Baitcasting reels offer a lot of benefits in terms of casting accuracy, control and efficiency, but any time you use one, you face the potential for a backlash. You won’t necessarily face a “bird’s nest” on every cast, and in fact, most anglers get pretty good at keeping this frustration to a minimum.
However, I think it’s important for anglers to be aware of the common scenarios where backlashes happen and then understand how to avoid them.
First off, your lighter lines are going to cast easier with traditional lures like jerkbaits and crankbaits. As you go up in size to like 20- to 25-pound fluorocarbon, my experience is that they tend to backlash a lot easier, so you have to pay attention that you don’t let your spool overrun.
Here’s a trick I’ve found helpful: With lighter lines up to 16-pound, I’ll completely fill my spool. But if I’m going to be casting with 20- to 25-pound line, I won’t fill my spool up all the way.
So if I’m casting a spinnerbait with 22-pound Sunline fluorocarbon or flipping with 25-pound Sunline, I don’t like to feel my spool as full. It seems that if I have a full spool, there’s just too much line moving right there.
I’ll knock off about 1/8th of an inch on that spool, and I don’t have any problems with it.

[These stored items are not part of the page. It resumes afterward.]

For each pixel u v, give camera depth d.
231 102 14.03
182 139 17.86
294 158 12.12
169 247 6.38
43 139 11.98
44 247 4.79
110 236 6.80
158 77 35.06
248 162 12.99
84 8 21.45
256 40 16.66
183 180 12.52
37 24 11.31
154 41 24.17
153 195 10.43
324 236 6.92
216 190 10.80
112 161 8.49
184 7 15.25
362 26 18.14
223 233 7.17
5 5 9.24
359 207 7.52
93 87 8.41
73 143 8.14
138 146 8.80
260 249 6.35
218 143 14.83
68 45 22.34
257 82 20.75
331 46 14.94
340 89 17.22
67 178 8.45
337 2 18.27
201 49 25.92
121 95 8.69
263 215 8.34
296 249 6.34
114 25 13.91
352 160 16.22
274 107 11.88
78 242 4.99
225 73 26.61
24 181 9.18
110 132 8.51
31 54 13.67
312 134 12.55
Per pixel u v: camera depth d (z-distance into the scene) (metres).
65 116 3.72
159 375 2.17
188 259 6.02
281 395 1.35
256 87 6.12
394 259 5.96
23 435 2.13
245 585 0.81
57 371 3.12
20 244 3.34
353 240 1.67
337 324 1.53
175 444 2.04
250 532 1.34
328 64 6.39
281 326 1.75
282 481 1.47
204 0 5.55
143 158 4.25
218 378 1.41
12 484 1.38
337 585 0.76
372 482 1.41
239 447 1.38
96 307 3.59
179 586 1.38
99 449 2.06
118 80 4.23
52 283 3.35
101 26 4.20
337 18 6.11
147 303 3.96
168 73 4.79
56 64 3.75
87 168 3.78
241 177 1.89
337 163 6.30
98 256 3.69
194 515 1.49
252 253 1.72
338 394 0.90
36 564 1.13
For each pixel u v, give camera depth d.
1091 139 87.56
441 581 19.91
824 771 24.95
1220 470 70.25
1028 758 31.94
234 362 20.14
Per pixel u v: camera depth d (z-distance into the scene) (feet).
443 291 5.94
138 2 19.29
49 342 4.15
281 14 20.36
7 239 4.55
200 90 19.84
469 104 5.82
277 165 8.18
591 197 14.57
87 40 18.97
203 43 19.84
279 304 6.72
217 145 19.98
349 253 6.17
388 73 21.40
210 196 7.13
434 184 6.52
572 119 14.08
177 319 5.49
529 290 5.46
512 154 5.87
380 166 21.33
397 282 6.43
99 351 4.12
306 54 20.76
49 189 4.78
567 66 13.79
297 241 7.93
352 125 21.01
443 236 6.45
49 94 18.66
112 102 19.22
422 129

If you’re casting those heavier lines, the type and size of lure you’re throwing also matters. If you’re casting something that weighs an ounce, you’re not going to have any problem. But if you’re throwing a medium-sized bait – something in that 3/8-ounce size – you’re going to have to tighten your reel down just a little.
In some instances, I like to loosen my reel to allow myself maximum casting distance. The tradeoff is that the spool will require more attention, so I maintain constant contact with my thumb. It may be very, very light, but after years of repetition, I know just how much pressure to put on my spool throughout the cast to get the longest distance possible, while preventing that spool from overrunning.
I’m completely comfortable fishing with a loose spool, but I realize it’s not always so simple for everyone. That’s why, when I take someone fishing the first thing I do is I reach back there and tighten down the spool about half a turn.
I’ll tell them, “I’m tightening this down a little bit until you get the feel. Then you can start loosening it up.” That seems to help because you don’t want someone feeling intimidated by a reel, when there’s an easy solution.
As far as my own use, when I put a new reel on a rod, the first thing I do is push the button and watch how the lure falls. I want it to have just a little bit of resistance – not a lot, just a steady fall of maybe 1 foot per second.
I don’t want it to fall freely, but if I push the button and the bait just sits there at the rod tip, or it falls too slowly, then the reel is too tight. It may take a few adjustments, but once I get that reel set so the bait falls at a steady, even pace, that’s the starting point.
Then I’ll make a cast with the bait and I’ll fine-tune the reel with the magnetic reel braking system on the outside of the reel. That’s why I use the Lew’s BB1 Pro baitcasters, which have that adjustment dial on the outside of the spool. Within two casts, I can have that reel dialed in to where I need it.
You may have a day when the wind is blowing in your face, you may have a day you can throw with the wind and you may have a day when you’re fishing a bank. I adjust my reels a few times a day, depending on whether I’m throwing into the wind or with the wind.
There are times when I’ll back that thing off and let her fly, if I need to. In these situations, I know I have to pay attention to my thumb pressure to prevent backlashes.
The lines we have today have come so far from what had even six to eight years ago, and many of them are created with properties that help us reduce backlashing. However, we still have to pay attention to the basic considerations of line choice, lure selection and reel settings.
Once you develop a feel for this balance, you’ll spend less time picking out those birds’ nests.